LJ things looks so different every time I come back to it. They keep changing it for the worst.
I was in the bathroom thinking about how happy I am and how I wanted to just share it with everyone. I remembered how I would always post my happy events on this things. Why I like to do that is beyond me but I really enjoy going back and reading them later. They always make me smile. So here we go.

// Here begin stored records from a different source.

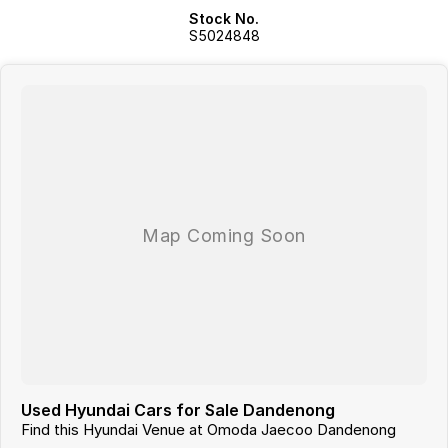
Stock No.
WE ARE ALSO A MULTI FRANCHISE DEALER GROUP THAT HAS
S5024848
ACCESS TO A LARGE RANGE OF NEW AND USED CAR BRANDS,
WHICH WE WILL MAKE YOUR CAR SHOPPING EXPERIENCE EASY AND
HASSLE FREE.
Used Hyundai Cars for Sale Dandenong
Find this Hyundai Venue at Omoda Jaecoo Dandenong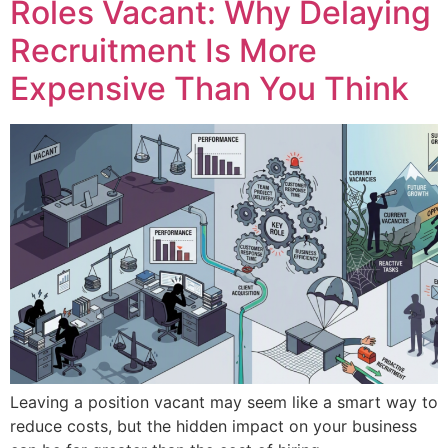
Roles Vacant: Why Delaying
Recruitment Is More
Expensive Than You Think
Leaving a position vacant may seem like a smart way to
reduce costs, but the hidden impact on your business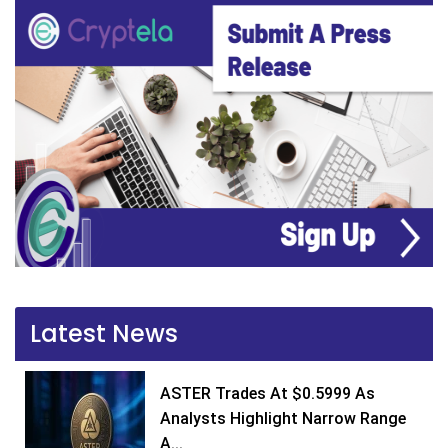
Latest News
ASTER Trades At $0.5999 As
Analysts Highlight Narrow Range
A...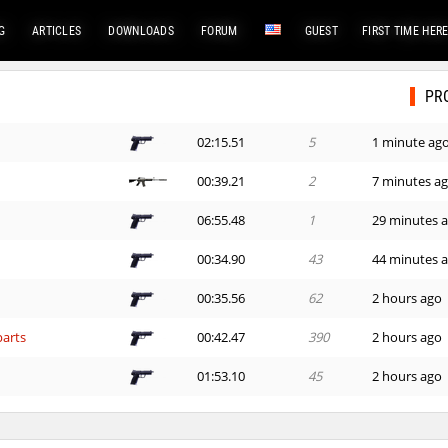
G
ARTICLES
DOWNLOADS
FORUM
GUEST
FIRST TIME HER
PR
02:15.51
5
1 minute ag
00:39.21
2
7 minutes a
06:55.48
1
29 minutes 
00:34.90
43
44 minutes 
00:35.56
62
2 hours ago
arts
00:42.47
390
2 hours ago
01:53.10
45
2 hours ago
hups
01:34.17
101
3 hours ago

I was thinking about how funny is was that Ben and I drove to AZ in January of 2004 and drove from AZ in November of 2006. It was as if those two years in between never existed. We erased them completely. He is the single most perfect thing in my life. It is almost nauseating to think how perfect we are together. It's not something I think about often because everything just comes so naturally with us. I mean really, it feels like we've always been married. I know no other life. And he's just perfect. I don't tell him that of course, I whine and throw tantrums and then he tells me to shut up but does everything I want anyway. I push his buttons until I get him really mad and then come baby him for an hour. It's disgustingly adorable to say the least. lol
We have a cute apartment that I'm dying to show my Mom. All of our furniture is from Ikea so I absolutely love it. Except for the TV stand, which he made and I think is amazing. We both work like two minutes away from where we live. We make more than we spend and are saving for the future. It is just a wonderful life. We complain about stupid things of course because there is always something to grip about like the stupid humidity or my boss, but the truth is we are perfectly happy. It is by far the most extraordinary feeling I have ever felt. I finally figured it out. You are happy when you don't have think about being happy, you don't think about it ever, until one day, you look in the mirror and think, wow, life is good. I am so blessed.